Pittsburgh is a town full of sports characters from Mike Sullivan and his laser beam stare to the famous “pitch doctor” Ray Searage. There are obviously proponents of Mike Tomlin’s style and Clint Hurdle’s bubble gum gnawing is legendary. Among these characters and personalities stands one man, quiet and calm but who makes seismic changes in the team he works with. He molds players, like they’re play-doh and he’s an eight year-old at indoor recess.
That man is Jacques Martin.
At 64, Martin is one of the most well-known names in hockey. He’s previously been the head coach of the Ottawa Senators, Montreal Canadiens, St. Louis Blues, and Florida Panthers. He’s been the general manager of the latter and served as an assistant coach on Hockey Canada’s Men’s team. Before becoming a coach, he taught high school French. Known for stout defense and strong penalty-killing he was brought to the Penguins staff under Dan Bylsma to help sure up a team that was rapidly souring on Disco Dan’s doctrine. Then, when Mike Johnston became bench boss he was “promoted” to special hockey operations adviser. When Johnston went out, Sullivan came in and Martin came down from the press box to the bench. And he was handed the reins on defensive duties. It was perhaps one of the most underrated moves in that coaching shake-up but it had profound effects.

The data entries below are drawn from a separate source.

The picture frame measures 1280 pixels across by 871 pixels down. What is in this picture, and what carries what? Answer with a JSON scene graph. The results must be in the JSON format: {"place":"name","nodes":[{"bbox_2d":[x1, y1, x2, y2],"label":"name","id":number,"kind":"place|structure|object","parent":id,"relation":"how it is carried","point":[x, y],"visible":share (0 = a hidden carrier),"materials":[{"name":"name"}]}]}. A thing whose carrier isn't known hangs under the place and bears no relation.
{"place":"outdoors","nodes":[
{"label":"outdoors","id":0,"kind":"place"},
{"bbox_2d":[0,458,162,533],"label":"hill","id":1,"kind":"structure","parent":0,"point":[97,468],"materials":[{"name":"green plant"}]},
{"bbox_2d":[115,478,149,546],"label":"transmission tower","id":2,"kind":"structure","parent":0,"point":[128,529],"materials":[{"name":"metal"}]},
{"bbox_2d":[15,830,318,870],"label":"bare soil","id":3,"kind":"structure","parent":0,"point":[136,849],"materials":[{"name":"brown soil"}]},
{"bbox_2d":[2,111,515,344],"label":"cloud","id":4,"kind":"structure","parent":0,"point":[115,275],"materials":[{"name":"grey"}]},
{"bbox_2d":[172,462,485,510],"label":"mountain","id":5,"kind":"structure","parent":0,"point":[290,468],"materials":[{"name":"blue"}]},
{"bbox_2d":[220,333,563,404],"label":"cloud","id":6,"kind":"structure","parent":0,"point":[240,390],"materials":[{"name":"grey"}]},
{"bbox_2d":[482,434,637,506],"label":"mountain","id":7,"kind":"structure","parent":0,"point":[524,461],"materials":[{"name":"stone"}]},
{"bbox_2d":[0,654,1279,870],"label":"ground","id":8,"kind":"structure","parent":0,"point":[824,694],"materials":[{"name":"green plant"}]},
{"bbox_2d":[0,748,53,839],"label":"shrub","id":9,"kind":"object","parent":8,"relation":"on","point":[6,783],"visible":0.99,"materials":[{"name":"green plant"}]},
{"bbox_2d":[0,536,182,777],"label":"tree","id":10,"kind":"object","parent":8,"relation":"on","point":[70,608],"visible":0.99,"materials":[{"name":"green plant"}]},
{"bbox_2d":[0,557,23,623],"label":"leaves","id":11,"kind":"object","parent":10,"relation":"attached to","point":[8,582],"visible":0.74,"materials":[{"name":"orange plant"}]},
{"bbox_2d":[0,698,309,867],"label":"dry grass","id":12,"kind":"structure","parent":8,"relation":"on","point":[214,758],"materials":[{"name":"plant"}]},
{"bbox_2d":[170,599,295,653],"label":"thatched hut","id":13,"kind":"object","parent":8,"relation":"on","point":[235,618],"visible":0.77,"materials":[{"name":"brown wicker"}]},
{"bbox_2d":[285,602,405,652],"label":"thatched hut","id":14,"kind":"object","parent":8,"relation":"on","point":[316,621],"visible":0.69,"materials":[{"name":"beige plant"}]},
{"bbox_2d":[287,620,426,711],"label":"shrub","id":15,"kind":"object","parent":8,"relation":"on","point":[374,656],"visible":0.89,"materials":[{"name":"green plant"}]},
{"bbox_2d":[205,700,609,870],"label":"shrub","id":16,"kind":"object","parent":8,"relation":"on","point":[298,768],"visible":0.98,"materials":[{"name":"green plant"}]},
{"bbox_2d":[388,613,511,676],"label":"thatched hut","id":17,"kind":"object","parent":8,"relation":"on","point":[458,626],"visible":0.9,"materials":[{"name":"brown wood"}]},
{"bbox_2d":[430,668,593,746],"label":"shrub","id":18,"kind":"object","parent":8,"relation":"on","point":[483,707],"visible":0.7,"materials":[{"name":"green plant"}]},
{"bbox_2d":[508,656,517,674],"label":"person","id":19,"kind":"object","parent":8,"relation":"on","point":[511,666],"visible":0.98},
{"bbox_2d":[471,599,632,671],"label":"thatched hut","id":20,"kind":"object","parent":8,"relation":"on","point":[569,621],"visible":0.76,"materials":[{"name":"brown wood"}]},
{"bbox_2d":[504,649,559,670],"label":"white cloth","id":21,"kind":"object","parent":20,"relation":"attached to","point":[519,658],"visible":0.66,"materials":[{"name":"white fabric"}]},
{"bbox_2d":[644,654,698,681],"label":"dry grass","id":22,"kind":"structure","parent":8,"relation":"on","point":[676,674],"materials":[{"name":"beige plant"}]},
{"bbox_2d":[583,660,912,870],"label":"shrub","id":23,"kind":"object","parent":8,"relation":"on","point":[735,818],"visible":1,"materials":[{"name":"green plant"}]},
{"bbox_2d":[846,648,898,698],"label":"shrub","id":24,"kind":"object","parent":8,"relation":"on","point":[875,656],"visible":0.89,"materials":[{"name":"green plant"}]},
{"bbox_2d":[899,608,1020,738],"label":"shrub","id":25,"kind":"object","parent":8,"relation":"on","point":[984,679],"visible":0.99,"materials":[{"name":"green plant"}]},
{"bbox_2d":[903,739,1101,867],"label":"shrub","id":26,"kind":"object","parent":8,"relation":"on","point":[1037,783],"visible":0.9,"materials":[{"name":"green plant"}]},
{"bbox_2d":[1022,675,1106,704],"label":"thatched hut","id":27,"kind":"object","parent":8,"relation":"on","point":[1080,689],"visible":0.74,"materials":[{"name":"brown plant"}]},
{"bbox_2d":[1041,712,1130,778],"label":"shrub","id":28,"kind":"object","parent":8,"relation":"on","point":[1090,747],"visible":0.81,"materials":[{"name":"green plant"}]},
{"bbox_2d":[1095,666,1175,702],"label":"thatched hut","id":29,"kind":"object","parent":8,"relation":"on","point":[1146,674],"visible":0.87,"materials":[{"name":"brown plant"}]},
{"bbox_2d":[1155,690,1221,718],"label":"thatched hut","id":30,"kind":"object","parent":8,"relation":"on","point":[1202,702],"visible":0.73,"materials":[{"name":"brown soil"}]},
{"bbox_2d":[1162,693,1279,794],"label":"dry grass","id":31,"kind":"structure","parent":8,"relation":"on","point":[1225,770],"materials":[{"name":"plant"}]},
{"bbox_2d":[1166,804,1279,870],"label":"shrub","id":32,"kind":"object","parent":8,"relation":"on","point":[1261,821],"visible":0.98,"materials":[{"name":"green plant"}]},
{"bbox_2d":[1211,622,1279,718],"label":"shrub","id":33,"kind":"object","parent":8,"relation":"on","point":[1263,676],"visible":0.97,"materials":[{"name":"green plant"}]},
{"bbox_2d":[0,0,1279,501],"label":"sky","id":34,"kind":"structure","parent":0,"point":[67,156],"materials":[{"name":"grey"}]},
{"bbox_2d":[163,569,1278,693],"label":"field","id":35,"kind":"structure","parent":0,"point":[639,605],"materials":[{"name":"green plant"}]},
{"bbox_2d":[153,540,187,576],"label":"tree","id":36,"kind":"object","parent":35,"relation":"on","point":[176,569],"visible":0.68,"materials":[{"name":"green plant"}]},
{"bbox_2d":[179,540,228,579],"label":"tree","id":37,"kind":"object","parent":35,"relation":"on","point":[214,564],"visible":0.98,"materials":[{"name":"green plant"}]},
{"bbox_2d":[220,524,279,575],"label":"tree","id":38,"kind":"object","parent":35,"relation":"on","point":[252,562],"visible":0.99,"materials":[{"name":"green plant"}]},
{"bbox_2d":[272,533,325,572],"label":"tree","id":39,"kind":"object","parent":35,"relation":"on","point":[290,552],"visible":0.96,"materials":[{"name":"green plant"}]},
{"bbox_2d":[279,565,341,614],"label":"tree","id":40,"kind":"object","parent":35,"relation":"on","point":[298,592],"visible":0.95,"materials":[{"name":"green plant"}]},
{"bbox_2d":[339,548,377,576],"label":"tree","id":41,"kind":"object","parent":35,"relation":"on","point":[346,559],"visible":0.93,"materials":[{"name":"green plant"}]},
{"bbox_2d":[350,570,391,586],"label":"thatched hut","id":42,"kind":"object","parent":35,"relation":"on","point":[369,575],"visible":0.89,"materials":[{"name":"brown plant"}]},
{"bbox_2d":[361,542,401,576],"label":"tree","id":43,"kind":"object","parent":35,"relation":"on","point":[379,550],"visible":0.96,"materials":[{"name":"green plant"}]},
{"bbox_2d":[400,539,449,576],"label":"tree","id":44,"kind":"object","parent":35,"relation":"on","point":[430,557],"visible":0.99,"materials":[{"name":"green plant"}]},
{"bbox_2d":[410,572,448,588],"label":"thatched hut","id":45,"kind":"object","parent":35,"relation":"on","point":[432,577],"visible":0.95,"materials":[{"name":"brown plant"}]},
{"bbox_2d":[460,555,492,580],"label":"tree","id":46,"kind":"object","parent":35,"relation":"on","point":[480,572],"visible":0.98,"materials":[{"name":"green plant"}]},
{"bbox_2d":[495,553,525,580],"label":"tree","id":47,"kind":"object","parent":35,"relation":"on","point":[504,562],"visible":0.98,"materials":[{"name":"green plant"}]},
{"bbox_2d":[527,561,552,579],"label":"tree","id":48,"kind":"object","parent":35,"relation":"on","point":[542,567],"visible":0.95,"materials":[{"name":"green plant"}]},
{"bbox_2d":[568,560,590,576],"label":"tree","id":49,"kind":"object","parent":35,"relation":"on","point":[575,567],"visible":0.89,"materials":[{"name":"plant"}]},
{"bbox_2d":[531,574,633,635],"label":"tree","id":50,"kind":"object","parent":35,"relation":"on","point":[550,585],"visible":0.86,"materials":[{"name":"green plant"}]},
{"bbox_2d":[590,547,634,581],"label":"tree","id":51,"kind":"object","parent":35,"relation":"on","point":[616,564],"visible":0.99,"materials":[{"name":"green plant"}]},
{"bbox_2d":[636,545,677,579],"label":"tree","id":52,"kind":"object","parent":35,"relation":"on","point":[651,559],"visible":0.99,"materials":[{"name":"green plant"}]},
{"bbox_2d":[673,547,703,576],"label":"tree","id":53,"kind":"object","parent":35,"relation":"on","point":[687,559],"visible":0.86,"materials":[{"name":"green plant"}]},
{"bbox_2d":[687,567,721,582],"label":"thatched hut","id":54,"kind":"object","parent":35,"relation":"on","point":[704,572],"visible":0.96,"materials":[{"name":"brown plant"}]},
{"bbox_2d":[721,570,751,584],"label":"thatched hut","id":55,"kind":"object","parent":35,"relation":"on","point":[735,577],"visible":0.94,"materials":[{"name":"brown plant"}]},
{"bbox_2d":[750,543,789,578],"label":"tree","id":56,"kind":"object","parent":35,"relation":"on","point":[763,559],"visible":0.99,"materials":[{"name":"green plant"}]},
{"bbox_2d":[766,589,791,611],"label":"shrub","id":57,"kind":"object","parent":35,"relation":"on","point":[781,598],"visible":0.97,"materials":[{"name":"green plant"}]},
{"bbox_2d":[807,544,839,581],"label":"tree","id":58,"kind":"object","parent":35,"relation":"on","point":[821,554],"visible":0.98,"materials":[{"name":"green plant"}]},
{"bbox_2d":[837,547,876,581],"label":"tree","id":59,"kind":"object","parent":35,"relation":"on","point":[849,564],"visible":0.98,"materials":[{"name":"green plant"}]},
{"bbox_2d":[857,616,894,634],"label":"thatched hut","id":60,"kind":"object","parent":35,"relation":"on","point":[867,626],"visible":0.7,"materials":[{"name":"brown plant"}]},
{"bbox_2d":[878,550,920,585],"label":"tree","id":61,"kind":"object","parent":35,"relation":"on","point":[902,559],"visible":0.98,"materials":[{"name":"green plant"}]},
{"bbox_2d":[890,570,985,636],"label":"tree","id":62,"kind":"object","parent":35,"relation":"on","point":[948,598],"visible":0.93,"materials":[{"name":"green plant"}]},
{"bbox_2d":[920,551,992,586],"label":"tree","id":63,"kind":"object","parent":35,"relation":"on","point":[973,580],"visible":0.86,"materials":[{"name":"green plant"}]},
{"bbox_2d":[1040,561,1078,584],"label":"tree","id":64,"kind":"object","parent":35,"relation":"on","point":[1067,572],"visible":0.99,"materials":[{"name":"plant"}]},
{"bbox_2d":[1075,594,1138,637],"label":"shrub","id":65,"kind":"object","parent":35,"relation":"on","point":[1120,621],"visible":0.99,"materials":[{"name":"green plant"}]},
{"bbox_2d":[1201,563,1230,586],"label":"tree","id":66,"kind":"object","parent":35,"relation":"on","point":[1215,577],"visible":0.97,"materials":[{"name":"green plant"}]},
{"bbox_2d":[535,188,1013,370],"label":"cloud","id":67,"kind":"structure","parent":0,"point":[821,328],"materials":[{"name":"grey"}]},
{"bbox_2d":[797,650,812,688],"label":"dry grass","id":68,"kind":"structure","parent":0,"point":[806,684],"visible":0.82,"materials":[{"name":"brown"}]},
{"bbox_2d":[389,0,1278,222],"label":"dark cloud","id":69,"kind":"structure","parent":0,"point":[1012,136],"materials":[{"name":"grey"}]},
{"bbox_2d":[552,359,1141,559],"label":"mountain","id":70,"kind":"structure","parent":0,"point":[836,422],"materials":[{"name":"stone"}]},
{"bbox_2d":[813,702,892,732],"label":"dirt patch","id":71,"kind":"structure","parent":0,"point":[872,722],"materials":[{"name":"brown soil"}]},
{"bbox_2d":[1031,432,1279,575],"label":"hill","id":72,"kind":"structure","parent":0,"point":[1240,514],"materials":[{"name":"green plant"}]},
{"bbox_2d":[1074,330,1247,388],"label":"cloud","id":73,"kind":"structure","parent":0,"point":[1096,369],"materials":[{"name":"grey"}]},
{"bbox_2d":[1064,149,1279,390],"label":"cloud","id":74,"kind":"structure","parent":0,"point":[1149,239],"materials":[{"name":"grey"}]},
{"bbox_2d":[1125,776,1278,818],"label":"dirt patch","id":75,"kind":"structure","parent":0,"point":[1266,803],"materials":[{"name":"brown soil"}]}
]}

The Penguins penalty kill, known down the stretch last season and into the playoffs for its stoutness, was a Martin responsibility but it didn’t end with the cup win. Despite early struggles, recently the team went a stretch of ten-plus kills without allowing a goal against and despite playing with depleted personnel quashed an extended 5-on-3 in New Jersey on December 27th. Guys like Hagelin, Bonino, Kuhnhackl and Cullen have all played huge roles on the two PK units. And recently Martin has done something new in adding the captain, Sidney Crosby, into the kill rotation for added face-off help. Talk about fear factor. The man who has the more goals and points than anyone in the league right now on the PK? That’s just sinister, Jacques, stop playing with your food before you eat it.

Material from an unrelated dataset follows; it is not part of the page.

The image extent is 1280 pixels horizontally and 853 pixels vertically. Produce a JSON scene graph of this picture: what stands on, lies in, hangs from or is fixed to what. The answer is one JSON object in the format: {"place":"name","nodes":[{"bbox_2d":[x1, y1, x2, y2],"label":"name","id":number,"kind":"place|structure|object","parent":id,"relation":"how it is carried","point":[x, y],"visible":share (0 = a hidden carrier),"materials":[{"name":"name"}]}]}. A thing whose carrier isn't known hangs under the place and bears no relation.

But it’s not just the PK. Perhaps Martin’s most brilliant and well-known master piece has been skating as the Penguins top defenseman recently. Oft-maligned in Edmonton and plucked for a third rounder in the 2016 draft, Justin Schultz got his groove back in large part thanks to Jacques Martin. Schultz,, who was overworked and mismatched frequently in his past life, got a fresh start. Not to mention a few brilliant teachers in Martin and defensemen development coach, Sergei Gonchar.
Martin, Gonchar and Schultz spent nearly a week together before number 4 even got into a game. They worked with him, talked to him, hashed out his role and taught him to work within it. And most importantly, they worked on his confidence. Taught him to believe in himself again, an invaluable lesson.

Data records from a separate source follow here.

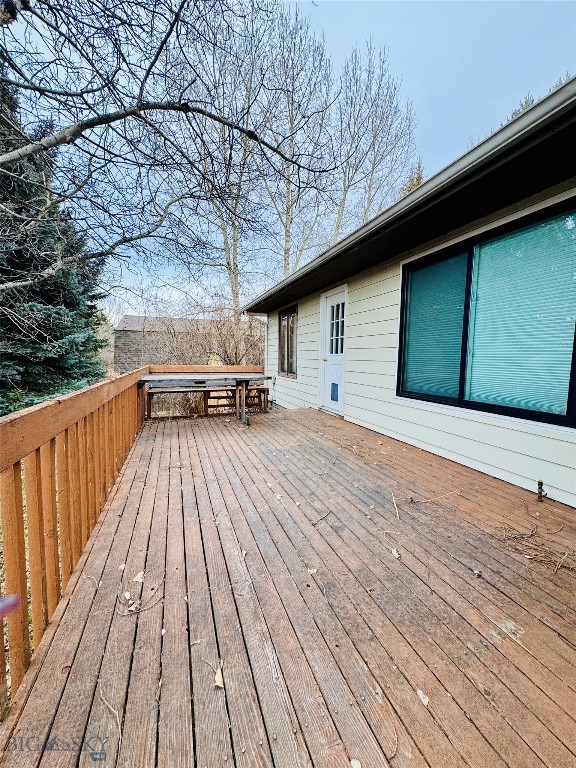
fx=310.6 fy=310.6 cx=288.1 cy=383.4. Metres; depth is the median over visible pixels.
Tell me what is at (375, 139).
bare tree
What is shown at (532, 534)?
twig pile
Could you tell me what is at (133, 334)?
neighboring building
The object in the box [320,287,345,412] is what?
door
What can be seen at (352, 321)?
house
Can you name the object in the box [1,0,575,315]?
sky
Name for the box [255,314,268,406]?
downspout
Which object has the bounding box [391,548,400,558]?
dry leaf
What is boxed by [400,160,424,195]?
tree
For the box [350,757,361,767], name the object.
dry leaf
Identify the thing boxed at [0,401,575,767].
wooden deck
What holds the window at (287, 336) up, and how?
in the house at (352, 321)
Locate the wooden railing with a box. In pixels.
[0,367,150,707]
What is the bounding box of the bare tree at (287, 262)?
[255,0,336,280]
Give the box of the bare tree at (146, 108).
[0,0,333,285]
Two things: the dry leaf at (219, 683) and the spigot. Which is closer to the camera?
the dry leaf at (219, 683)
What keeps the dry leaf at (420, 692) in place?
on the wooden deck
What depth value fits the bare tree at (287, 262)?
14.86 m
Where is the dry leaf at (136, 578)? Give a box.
[132,571,144,581]
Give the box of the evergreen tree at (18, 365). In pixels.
[0,76,109,414]
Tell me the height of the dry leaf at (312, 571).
0.015 m
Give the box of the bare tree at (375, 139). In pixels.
[330,40,419,235]
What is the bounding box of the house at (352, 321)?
[243,85,575,507]
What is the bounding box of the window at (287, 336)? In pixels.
[277,306,297,376]
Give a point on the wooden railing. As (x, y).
(76, 428)
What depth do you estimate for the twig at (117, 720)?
1.04 m
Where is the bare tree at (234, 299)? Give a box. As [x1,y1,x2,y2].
[175,0,277,315]
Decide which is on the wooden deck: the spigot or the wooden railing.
the wooden railing
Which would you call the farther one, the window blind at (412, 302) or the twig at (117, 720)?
the window blind at (412, 302)
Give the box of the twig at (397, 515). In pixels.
[391,492,400,519]
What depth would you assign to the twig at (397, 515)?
2.26 m
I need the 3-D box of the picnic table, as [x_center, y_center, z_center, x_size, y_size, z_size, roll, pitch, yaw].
[-1.421,0.250,5.283,2.023,0.798,1.012,-2,6,-22]
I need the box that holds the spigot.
[536,479,546,501]
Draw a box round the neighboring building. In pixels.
[110,314,221,372]
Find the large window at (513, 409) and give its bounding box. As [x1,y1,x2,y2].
[397,198,575,427]
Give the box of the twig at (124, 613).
[117,570,163,615]
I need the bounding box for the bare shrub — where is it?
[155,307,263,366]
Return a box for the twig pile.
[497,525,575,573]
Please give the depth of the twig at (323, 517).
2.15 m
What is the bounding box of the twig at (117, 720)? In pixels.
[98,686,122,739]
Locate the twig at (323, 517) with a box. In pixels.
[311,508,331,524]
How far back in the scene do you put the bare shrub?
10.24 m
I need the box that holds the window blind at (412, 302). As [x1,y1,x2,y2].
[401,254,467,399]
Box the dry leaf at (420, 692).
[416,688,429,705]
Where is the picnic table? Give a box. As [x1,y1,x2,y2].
[139,372,269,423]
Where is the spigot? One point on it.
(541, 484)
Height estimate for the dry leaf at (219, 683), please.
0.018 m
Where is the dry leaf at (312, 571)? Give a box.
[307,567,317,574]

Then when they did play him they deployed him brilliantly, backing up words about trusting himself with the space to do so. Martin and Sullivan consistently worked to keep his shifts short and sheltered as long as they could. Justin was put in positions where he would succeed so he could remember what succeeding felt like. Martin worked with Sullivan who gave the defender match-ups the staff knew the player could handle.
By the time the playoffs got serious and the Penguins were dueling with the Lightning and the Sharks Schultz and his partners (sometimes Cole sometimes someone else depending on injuries) were an important part of the puzzle. They weren’t receiving the big names but were effective in their role wearing teams down in waves so others could do what they did best last spring.
Then, July 1st came and Schultz could have signed elsewhere. His price as an RFA was too high so the Penguins didn’t qualify him, essentially making him a free agent. He could have left but he stayed. He took a cheap deal for one year to work on his game more and play with the brothers he made in black and gold. And boy has he ever worked and listened to his coaches, recently racking up the most points in one month from the blueline(17) since Sergei Zubov in 1996 and sitting third overall in NHL scoring for the Month of December behind teammates Crosby and Malkin.
When the Penguins lost Letang it was widely accepted that the “straw that stirs the drink” would be gone but Martin had groomed Justin for this. This was “Schultzy”‘s moment and he’s done his best to make the most of it. Not unlike Matt Niskanen in 2013-2014, Schultz has flourished in his larger role. And he has done so largely without his standard partner, Ian Cole: He’s played with a revolving door of defenders depending on the health status of Letang, Daley, Dumoulin and Maatta who have all missed time this month. He’s played a variety of minutes and seen time on a PK the team had previously kept him off of without three of their four standard penalty killing blueliners.
Martin isn’t a big character, he’s the quiet voice in the back of the room. But he’s righted the ship of not just Schultz but Dumoulin, Daley and even Maatta who have all struggled at some point this season. He’s made this team immeasurably better since he joined it even if he’s not necessarily the face we all associate the success with. This is why it’s so fitting that a coach who has played many roles and been on many benches finally won his first Stanley Cup last spring with the defenders he helped mold and the PK he helps run leading the way. And if the only really exciting story about Martin is how he almost dropped the Stanley Cup on the ice last June, well that’s more than okay.